__PROVIDED PASSAGE__
************

PaddleBoardingMomma · 17/03/2022 21:09

@2bazookas

You're very selfish and unreasonable. Of course he should go.

Your 12 yr old is old enough to go to the pharmacy, get shopping, make simple meals.

Sorry what now?
Kipperandarthur · 17/03/2022 23:45

I’m glad you have seen sense with this and hopefully this thread has helped you.

I can understand your fear of being ill from what you have experienced and hopefully you will continue to heal with your counselling You’ve obviously been through a very gruelling experience which has left its mark.

But it sounds as though you have a lovely partner and I’m glad that you can see from here that they aren’t doing anything wrong in their wanting to travel at this time

me4real · 17/03/2022 23:57

If you get covid, assuming you don't have a severe condition (I have asthma but it's well controlled for instance, so probably wouldn't effect it much) your symptoms are likely to be like those of a bad cold.

Your partner needn't cancel a trip to see family he hasn't been able to see for months, because you have the potential to possibly have a runny nose or a bit of a cough.

************

Write out the part of the forum thread that begins at the words "Your 12 yr old" and stops after the words "a bad cold.", copying it word for word.

(Collected data)
************

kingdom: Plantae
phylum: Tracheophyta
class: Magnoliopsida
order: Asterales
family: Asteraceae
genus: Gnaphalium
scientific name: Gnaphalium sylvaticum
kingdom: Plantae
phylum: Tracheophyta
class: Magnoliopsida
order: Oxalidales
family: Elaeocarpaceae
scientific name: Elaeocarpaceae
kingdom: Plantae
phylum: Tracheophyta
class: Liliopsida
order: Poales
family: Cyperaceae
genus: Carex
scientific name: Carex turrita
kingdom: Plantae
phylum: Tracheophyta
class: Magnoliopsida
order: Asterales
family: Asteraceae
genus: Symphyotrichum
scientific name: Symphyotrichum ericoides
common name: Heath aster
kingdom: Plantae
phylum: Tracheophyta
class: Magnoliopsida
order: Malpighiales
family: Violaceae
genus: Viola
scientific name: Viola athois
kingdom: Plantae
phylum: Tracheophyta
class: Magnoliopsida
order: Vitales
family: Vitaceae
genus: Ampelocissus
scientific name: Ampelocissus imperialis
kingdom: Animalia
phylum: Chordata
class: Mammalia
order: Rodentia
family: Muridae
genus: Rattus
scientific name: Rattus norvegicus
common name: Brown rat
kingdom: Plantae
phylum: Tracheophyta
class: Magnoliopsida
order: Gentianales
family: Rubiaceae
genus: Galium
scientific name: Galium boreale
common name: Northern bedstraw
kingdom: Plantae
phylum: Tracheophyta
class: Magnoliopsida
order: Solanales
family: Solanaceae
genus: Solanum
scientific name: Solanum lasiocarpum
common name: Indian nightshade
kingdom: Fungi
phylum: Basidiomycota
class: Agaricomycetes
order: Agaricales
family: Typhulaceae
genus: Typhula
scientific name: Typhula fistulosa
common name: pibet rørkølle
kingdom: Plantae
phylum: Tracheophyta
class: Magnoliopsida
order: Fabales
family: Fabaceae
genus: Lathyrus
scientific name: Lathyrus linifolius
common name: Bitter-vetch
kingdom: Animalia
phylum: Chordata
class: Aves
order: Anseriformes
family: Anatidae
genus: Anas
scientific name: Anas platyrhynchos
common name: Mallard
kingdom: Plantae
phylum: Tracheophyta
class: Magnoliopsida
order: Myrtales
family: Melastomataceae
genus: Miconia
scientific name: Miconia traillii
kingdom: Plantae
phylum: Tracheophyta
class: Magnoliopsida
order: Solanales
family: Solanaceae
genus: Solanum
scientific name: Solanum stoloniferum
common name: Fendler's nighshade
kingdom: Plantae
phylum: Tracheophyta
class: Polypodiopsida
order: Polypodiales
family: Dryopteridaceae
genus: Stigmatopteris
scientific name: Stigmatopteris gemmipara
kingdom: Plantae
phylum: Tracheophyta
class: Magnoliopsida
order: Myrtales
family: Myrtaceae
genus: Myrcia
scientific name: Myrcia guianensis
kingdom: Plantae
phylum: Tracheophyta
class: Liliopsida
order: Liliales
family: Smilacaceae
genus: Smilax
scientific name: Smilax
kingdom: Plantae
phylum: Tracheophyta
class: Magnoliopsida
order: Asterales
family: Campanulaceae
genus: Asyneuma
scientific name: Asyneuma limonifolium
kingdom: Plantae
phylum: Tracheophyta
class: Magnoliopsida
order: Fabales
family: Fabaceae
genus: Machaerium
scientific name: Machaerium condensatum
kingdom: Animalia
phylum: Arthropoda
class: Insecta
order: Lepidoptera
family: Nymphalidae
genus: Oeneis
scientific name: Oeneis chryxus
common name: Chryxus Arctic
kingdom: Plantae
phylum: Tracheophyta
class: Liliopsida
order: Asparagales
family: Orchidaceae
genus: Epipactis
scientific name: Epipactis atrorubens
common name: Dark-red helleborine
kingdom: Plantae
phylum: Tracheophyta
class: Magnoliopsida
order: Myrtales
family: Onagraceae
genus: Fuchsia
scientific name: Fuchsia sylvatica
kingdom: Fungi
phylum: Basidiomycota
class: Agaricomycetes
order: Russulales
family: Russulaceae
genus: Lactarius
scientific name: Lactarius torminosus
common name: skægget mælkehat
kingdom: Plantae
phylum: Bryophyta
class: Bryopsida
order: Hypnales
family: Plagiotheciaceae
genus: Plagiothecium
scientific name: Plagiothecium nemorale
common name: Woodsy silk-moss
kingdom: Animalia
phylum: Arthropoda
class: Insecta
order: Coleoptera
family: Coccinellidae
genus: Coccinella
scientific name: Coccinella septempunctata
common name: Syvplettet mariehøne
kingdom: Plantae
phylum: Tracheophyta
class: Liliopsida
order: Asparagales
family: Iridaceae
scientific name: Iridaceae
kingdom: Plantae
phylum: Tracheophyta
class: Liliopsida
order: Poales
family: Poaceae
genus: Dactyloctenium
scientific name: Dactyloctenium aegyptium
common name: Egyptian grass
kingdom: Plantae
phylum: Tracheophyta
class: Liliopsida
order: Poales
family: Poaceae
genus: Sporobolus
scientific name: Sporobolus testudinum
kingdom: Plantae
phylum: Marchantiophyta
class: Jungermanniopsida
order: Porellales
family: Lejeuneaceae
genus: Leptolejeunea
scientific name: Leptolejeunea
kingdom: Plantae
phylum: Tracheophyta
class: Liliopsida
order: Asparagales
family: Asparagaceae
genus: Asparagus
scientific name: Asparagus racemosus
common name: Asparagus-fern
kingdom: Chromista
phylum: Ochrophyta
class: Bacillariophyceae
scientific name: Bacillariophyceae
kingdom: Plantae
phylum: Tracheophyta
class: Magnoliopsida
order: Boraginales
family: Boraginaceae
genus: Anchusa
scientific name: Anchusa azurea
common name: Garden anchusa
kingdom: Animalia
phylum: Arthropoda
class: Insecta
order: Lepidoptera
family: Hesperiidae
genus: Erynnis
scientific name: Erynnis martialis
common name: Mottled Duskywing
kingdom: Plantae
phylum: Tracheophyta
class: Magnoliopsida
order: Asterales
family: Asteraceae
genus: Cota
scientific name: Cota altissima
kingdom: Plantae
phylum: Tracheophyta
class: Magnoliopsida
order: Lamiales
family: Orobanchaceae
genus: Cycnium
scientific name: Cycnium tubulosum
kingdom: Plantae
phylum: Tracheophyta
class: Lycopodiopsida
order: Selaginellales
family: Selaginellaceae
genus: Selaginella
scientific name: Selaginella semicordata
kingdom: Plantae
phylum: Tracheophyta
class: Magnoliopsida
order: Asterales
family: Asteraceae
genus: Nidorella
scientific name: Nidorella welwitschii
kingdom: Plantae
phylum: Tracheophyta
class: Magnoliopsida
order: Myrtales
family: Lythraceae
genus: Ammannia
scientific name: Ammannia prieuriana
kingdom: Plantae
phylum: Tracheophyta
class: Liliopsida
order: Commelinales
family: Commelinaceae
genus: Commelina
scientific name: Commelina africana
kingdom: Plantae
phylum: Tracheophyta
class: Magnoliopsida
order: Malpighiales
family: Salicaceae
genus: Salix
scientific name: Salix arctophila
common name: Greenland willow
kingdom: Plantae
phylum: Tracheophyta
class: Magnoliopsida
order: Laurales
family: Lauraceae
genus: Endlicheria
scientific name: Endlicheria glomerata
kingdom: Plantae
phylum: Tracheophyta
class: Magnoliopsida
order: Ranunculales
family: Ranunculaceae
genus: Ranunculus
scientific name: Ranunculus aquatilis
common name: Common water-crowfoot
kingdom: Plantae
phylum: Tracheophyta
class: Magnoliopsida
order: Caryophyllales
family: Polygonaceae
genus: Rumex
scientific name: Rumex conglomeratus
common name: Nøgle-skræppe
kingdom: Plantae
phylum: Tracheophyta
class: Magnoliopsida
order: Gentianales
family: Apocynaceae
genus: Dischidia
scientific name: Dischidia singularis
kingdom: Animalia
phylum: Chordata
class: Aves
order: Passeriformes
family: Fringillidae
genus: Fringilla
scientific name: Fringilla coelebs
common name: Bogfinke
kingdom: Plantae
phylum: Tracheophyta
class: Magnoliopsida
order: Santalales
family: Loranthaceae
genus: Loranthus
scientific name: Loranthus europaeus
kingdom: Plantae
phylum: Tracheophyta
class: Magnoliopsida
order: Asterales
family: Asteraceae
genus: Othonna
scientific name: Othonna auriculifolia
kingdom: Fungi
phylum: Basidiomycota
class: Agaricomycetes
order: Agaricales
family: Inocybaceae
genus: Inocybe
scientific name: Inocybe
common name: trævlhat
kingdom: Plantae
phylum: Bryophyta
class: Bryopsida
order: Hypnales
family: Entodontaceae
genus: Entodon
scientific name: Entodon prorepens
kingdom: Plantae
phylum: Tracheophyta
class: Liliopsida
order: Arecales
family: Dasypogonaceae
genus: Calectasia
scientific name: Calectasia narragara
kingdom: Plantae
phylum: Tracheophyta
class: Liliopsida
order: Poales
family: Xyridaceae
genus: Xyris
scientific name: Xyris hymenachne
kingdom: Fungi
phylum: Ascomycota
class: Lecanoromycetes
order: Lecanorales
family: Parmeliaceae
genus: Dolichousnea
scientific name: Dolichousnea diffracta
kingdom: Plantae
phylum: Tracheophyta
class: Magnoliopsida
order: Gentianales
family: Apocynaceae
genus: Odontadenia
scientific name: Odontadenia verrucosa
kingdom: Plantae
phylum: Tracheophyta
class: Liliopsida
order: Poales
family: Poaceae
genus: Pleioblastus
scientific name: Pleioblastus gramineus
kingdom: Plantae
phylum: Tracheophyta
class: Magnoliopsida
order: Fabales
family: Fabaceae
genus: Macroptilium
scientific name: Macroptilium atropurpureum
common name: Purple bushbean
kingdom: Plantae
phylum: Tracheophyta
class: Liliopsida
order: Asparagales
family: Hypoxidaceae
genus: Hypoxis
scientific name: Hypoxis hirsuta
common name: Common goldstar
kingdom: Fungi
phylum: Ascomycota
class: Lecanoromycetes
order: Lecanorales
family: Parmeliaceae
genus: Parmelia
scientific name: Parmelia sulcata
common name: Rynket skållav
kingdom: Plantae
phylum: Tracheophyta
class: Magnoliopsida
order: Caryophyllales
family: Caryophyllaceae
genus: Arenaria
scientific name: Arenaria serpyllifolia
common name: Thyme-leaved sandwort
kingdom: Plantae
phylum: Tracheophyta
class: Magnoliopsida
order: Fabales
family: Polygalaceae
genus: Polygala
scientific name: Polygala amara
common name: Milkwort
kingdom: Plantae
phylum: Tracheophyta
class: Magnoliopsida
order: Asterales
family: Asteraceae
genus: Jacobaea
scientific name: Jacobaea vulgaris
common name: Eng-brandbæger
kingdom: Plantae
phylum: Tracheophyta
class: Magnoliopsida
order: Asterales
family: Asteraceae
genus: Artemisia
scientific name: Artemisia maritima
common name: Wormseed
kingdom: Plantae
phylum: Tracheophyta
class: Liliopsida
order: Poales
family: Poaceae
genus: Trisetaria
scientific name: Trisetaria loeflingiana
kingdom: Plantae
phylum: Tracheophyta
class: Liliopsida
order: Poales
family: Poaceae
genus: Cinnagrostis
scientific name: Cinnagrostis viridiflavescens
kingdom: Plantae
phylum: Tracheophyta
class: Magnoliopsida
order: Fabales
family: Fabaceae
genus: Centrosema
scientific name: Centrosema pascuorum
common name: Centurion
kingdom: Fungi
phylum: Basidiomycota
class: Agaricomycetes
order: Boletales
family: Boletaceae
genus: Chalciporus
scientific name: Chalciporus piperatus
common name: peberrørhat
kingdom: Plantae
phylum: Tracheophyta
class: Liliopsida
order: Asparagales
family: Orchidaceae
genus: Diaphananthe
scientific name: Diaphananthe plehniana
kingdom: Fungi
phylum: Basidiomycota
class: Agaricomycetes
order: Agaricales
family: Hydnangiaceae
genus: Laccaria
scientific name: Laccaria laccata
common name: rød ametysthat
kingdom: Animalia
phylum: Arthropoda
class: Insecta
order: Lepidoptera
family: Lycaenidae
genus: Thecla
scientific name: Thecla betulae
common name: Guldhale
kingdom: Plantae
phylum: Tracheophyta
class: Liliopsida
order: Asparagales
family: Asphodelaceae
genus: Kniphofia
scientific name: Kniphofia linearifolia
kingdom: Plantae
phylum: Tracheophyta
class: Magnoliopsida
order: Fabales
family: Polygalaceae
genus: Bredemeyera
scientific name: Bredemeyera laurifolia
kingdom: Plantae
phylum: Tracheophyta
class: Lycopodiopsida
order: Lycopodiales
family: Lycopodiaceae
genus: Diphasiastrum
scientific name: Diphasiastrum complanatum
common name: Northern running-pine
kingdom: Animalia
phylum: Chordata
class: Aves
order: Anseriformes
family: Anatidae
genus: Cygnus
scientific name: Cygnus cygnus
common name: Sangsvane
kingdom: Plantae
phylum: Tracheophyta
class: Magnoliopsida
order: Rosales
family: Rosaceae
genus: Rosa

************

__ANSWER TO THE PROBLEM__
Your 12 yr old is old enough to go to the pharmacy, get shopping, make simple meals.

Sorry what now?
Kipperandarthur · 17/03/2022 23:45

I’m glad you have seen sense with this and hopefully this thread has helped you.

I can understand your fear of being ill from what you have experienced and hopefully you will continue to heal with your counselling You’ve obviously been through a very gruelling experience which has left its mark.

But it sounds as though you have a lovely partner and I’m glad that you can see from here that they aren’t doing anything wrong in their wanting to travel at this time

me4real · 17/03/2022 23:57

If you get covid, assuming you don't have a severe condition (I have asthma but it's well controlled for instance, so probably wouldn't effect it much) your symptoms are likely to be like those of a bad cold.